■ Exercise directions ■
Only some lines are wanted. Transcribe, exactly, the lines below from the line with "(polyline (pts (xy 10.16 -27.94) (xy 8.89 -28.787))" up to and including the line with "(polyline (pts (xy 10.16 -33.02) (xy 8.89 -33.867))".

(Document images with source code)
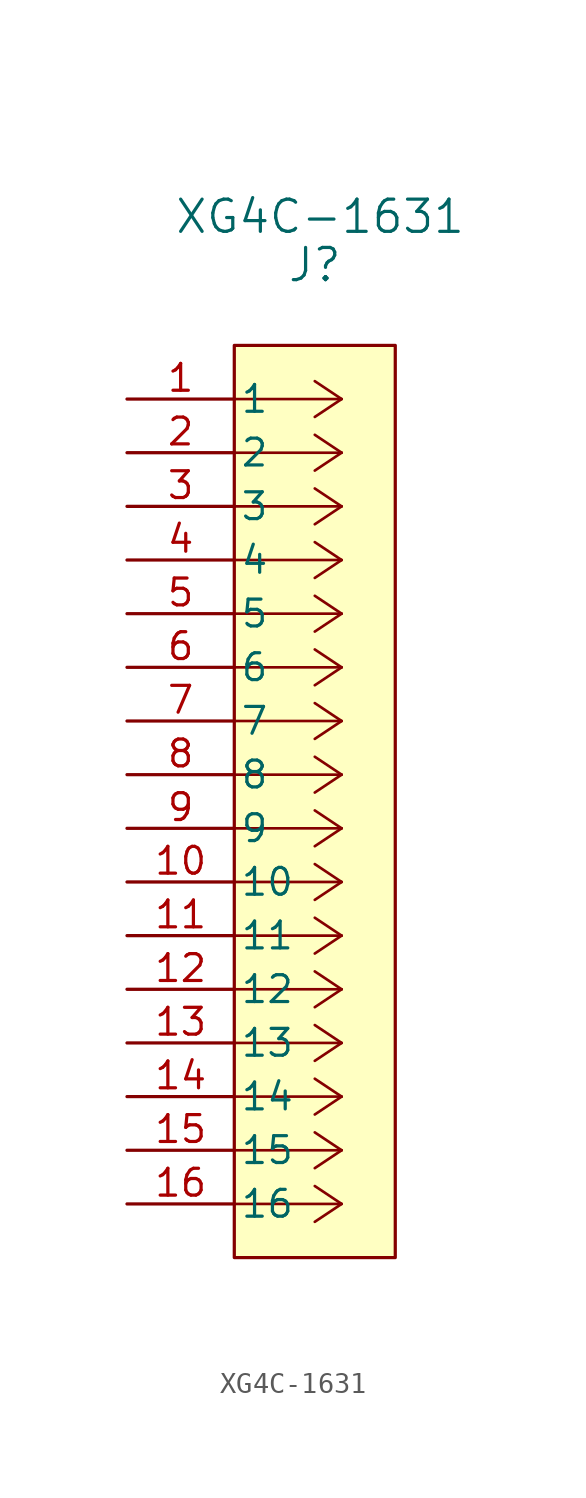
<source format=kicad_sym>
(kicad_symbol_lib
  (version 20241209)
  (generator "kicad_symbol_editor")
  (generator_version "9.0")
  (symbol "XG4C-1631"
    (pin_names
      (offset 0.254))
    (property "Reference" "J"
      (at 8.89 6.35 0)
      (effects (font (size 1.524 1.524))))
    (property "Value" "XG4C-1631"
      (at 9.144 8.636 0)
      (effects (font (size 1.524 1.524))))
    (symbol "XG4C-1631_0_1"
      (polyline (pts (xy 10.16 0) (xy 5.08 0)) (stroke (width 0.127) (type default)) (fill (type none)))
      (polyline (pts (xy 10.16 0) (xy 8.89 0.847)) (stroke (width 0.127) (type default)) (fill (type none)))
      (polyline (pts (xy 10.16 0) (xy 8.89 -0.847)) (stroke (width 0.127) (type default)) (fill (type none)))
      (polyline (pts (xy 10.16 -2.54) (xy 5.08 -2.54)) (stroke (width 0.127) (type default)) (fill (type none)))
      (polyline (pts (xy 10.16 -2.54) (xy 8.89 -1.693)) (stroke (width 0.127) (type default)) (fill (type none)))
      (polyline (pts (xy 10.16 -2.54) (xy 8.89 -3.387)) (stroke (width 0.127) (type default)) (fill (type none)))
      (polyline (pts (xy 10.16 -5.08) (xy 5.08 -5.08)) (stroke (width 0.127) (type default)) (fill (type none)))
      (polyline (pts (xy 10.16 -5.08) (xy 8.89 -4.233)) (stroke (width 0.127) (type default)) (fill (type none)))
      (polyline (pts (xy 10.16 -5.08) (xy 8.89 -5.927)) (stroke (width 0.127) (type default)) (fill (type none)))
      (polyline (pts (xy 10.16 -7.62) (xy 5.08 -7.62)) (stroke (width 0.127) (type default)) (fill (type none)))
      (polyline (pts (xy 10.16 -7.62) (xy 8.89 -6.773)) (stroke (width 0.127) (type default)) (fill (type none)))
      (polyline (pts (xy 10.16 -7.62) (xy 8.89 -8.467)) (stroke (width 0.127) (type default)) (fill (type none)))
      (polyline (pts (xy 10.16 -10.16) (xy 5.08 -10.16)) (stroke (width 0.127) (type default)) (fill (type none)))
      (polyline (pts (xy 10.16 -10.16) (xy 8.89 -9.313)) (stroke (width 0.127) (type default)) (fill (type none)))
      (polyline (pts (xy 10.16 -10.16) (xy 8.89 -11.007)) (stroke (width 0.127) (type default)) (fill (type none)))
      (polyline (pts (xy 10.16 -12.7) (xy 5.08 -12.7)) (stroke (width 0.127) (type default)) (fill (type none)))
      (polyline (pts (xy 10.16 -12.7) (xy 8.89 -11.853)) (stroke (width 0.127) (type default)) (fill (type none)))
      (polyline (pts (xy 10.16 -12.7) (xy 8.89 -13.547)) (stroke (width 0.127) (type default)) (fill (type none)))
      (polyline (pts (xy 10.16 -15.24) (xy 5.08 -15.24)) (stroke (width 0.127) (type default)) (fill (type none)))
      (polyline (pts (xy 10.16 -15.24) (xy 8.89 -14.393)) (stroke (width 0.127) (type default)) (fill (type none)))
      (polyline (pts (xy 10.16 -15.24) (xy 8.89 -16.087)) (stroke (width 0.127) (type default)) (fill (type none)))
      (polyline (pts (xy 10.16 -17.78) (xy 5.08 -17.78)) (stroke (width 0.127) (type default)) (fill (type none)))
      (polyline (pts (xy 10.16 -17.78) (xy 8.89 -16.933)) (stroke (width 0.127) (type default)) (fill (type none)))
      (polyline (pts (xy 10.16 -17.78) (xy 8.89 -18.627)) (stroke (width 0.127) (type default)) (fill (type none)))
      (polyline (pts (xy 10.16 -20.32) (xy 5.08 -20.32)) (stroke (width 0.127) (type default)) (fill (type none)))
      (polyline (pts (xy 10.16 -20.32) (xy 8.89 -19.473)) (stroke (width 0.127) (type default)) (fill (type none)))
      (polyline (pts (xy 10.16 -20.32) (xy 8.89 -21.167)) (stroke (width 0.127) (type default)) (fill (type none)))
      (polyline (pts (xy 10.16 -22.86) (xy 5.08 -22.86)) (stroke (width 0.127) (type default)) (fill (type none)))
      (polyline (pts (xy 10.16 -22.86) (xy 8.89 -22.013)) (stroke (width 0.127) (type default)) (fill (type none)))
      (polyline (pts (xy 10.16 -22.86) (xy 8.89 -23.707)) (stroke (width 0.127) (type default)) (fill (type none)))
      (polyline (pts (xy 10.16 -25.4) (xy 5.08 -25.4)) (stroke (width 0.127) (type default)) (fill (type none)))
      (polyline (pts (xy 10.16 -25.4) (xy 8.89 -24.553)) (stroke (width 0.127) (type default)) (fill (type none)))
      (polyline (pts (xy 10.16 -25.4) (xy 8.89 -26.247)) (stroke (width 0.127) (type default)) (fill (type none)))
      (polyline (pts (xy 10.16 -27.94) (xy 5.08 -27.94)) (stroke (width 0.127) (type default)) (fill (type none)))
      (polyline (pts (xy 10.16 -27.94) (xy 8.89 -27.093)) (stroke (width 0.127) (type default)) (fill (type none)))
      (polyline (pts (xy 10.16 -27.94) (xy 8.89 -28.787)) (stroke (width 0.127) (type default)) (fill (type none)))
      (polyline (pts (xy 10.16 -30.48) (xy 5.08 -30.48)) (stroke (width 0.127) (type default)) (fill (type none)))
      (polyline (pts (xy 10.16 -30.48) (xy 8.89 -29.633)) (stroke (width 0.127) (type default)) (fill (type none)))
      (polyline (pts (xy 10.16 -30.48) (xy 8.89 -31.327)) (stroke (width 0.127) (type default)) (fill (type none)))
      (polyline (pts (xy 10.16 -33.02) (xy 5.08 -33.02)) (stroke (width 0.127) (type default)) (fill (type none)))
      (polyline (pts (xy 10.16 -33.02) (xy 8.89 -32.173)) (stroke (width 0.127) (type default)) (fill (type none)))
      (polyline (pts (xy 10.16 -33.02) (xy 8.89 -33.867)) (stroke (width 0.127) (type default)) (fill (type none)))
      (polyline (pts (xy 10.16 -35.56) (xy 5.08 -35.56)) (stroke (width 0.127) (type default)) (fill (type none)))
      (polyline (pts (xy 10.16 -35.56) (xy 8.89 -34.713)) (stroke (width 0.127) (type default)) (fill (type none)))
      (polyline (pts (xy 10.16 -35.56) (xy 8.89 -36.407)) (stroke (width 0.127) (type default)) (fill (type none)))
      (polyline (pts (xy 10.16 -38.1) (xy 5.08 -38.1)) (stroke (width 0.127) (type default)) (fill (type none)))
      (polyline (pts (xy 10.16 -38.1) (xy 8.89 -37.253)) (stroke (width 0.127) (type default)) (fill (type none)))
      (polyline (pts (xy 10.16 -38.1) (xy 8.89 -38.947)) (stroke (width 0.127) (type default)) (fill (type none)))
      (pin unspecified line (at 0 0 0) (length 5.08) (name "1" (effects (font (size 1.27 1.27)))) (number "1" (effects (font (size 1.27 1.27)))))
      (pin unspecified line (at 0 -2.54 0) (length 5.08) (name "2" (effects (font (size 1.27 1.27)))) (number "2" (effects (font (size 1.27 1.27)))))
      (pin unspecified line (at 0 -5.08 0) (length 5.08) (name "3" (effects (font (size 1.27 1.27)))) (number "3" (effects (font (size 1.27 1.27)))))
      (pin unspecified line (at 0 -7.62 0) (length 5.08) (name "4" (effects (font (size 1.27 1.27)))) (number "4" (effects (font (size 1.27 1.27)))))
      (pin unspecified line (at 0 -10.16 0) (length 5.08) (name "5" (effects (font (size 1.27 1.27)))) (number "5" (effects (font (size 1.27 1.27)))))
      (pin unspecified line (at 0 -12.7 0) (length 5.08) (name "6" (effects (font (size 1.27 1.27)))) (number "6" (effects (font (size 1.27 1.27)))))
      (pin unspecified line (at 0 -15.24 0) (length 5.08) (name "7" (effects (font (size 1.27 1.27)))) (number "7" (effects (font (size 1.27 1.27)))))
      (pin unspecified line (at 0 -17.78 0) (length 5.08) (name "8" (effects (font (size 1.27 1.27)))) (number "8" (effects (font (size 1.27 1.27)))))
      (pin unspecified line (at 0 -20.32 0) (length 5.08) (name "9" (effects (font (size 1.27 1.27)))) (number "9" (effects (font (size 1.27 1.27)))))
      (pin unspecified line (at 0 -22.86 0) (length 5.08) (name "10" (effects (font (size 1.27 1.27)))) (number "10" (effects (font (size 1.27 1.27)))))
      (pin unspecified line (at 0 -25.4 0) (length 5.08) (name "11" (effects (font (size 1.27 1.27)))) (number "11" (effects (font (size 1.27 1.27)))))
      (pin unspecified line (at 0 -27.94 0) (length 5.08) (name "12" (effects (font (size 1.27 1.27)))) (number "12" (effects (font (size 1.27 1.27)))))
      (pin unspecified line (at 0 -30.48 0) (length 5.08) (name "13" (effects (font (size 1.27 1.27)))) (number "13" (effects (font (size 1.27 1.27)))))
      (pin unspecified line (at 0 -33.02 0) (length 5.08) (name "14" (effects (font (size 1.27 1.27)))) (number "14" (effects (font (size 1.27 1.27)))))
      (pin unspecified line (at 0 -35.56 0) (length 5.08) (name "15" (effects (font (size 1.27 1.27)))) (number "15" (effects (font (size 1.27 1.27)))))
      (pin unspecified line (at 0 -38.1 0) (length 5.08) (name "16" (effects (font (size 1.27 1.27)))) (number "16" (effects (font (size 1.27 1.27))))))
    (symbol "XG4C-1631_1_1"
      (rectangle (start 5.08 2.54) (end 12.7 -40.64) (stroke (width 0) (type solid)) (fill (type background))))))
</source>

■ Result of the task ■
      (polyline (pts (xy 10.16 -27.94) (xy 8.89 -28.787)) (stroke (width 0.127) (type default)) (fill (type none)))
      (polyline (pts (xy 10.16 -30.48) (xy 5.08 -30.48)) (stroke (width 0.127) (type default)) (fill (type none)))
      (polyline (pts (xy 10.16 -30.48) (xy 8.89 -29.633)) (stroke (width 0.127) (type default)) (fill (type none)))
      (polyline (pts (xy 10.16 -30.48) (xy 8.89 -31.327)) (stroke (width 0.127) (type default)) (fill (type none)))
      (polyline (pts (xy 10.16 -33.02) (xy 5.08 -33.02)) (stroke (width 0.127) (type default)) (fill (type none)))
      (polyline (pts (xy 10.16 -33.02) (xy 8.89 -32.173)) (stroke (width 0.127) (type default)) (fill (type none)))
      (polyline (pts (xy 10.16 -33.02) (xy 8.89 -33.867)) (stroke (width 0.127) (type default)) (fill (type none)))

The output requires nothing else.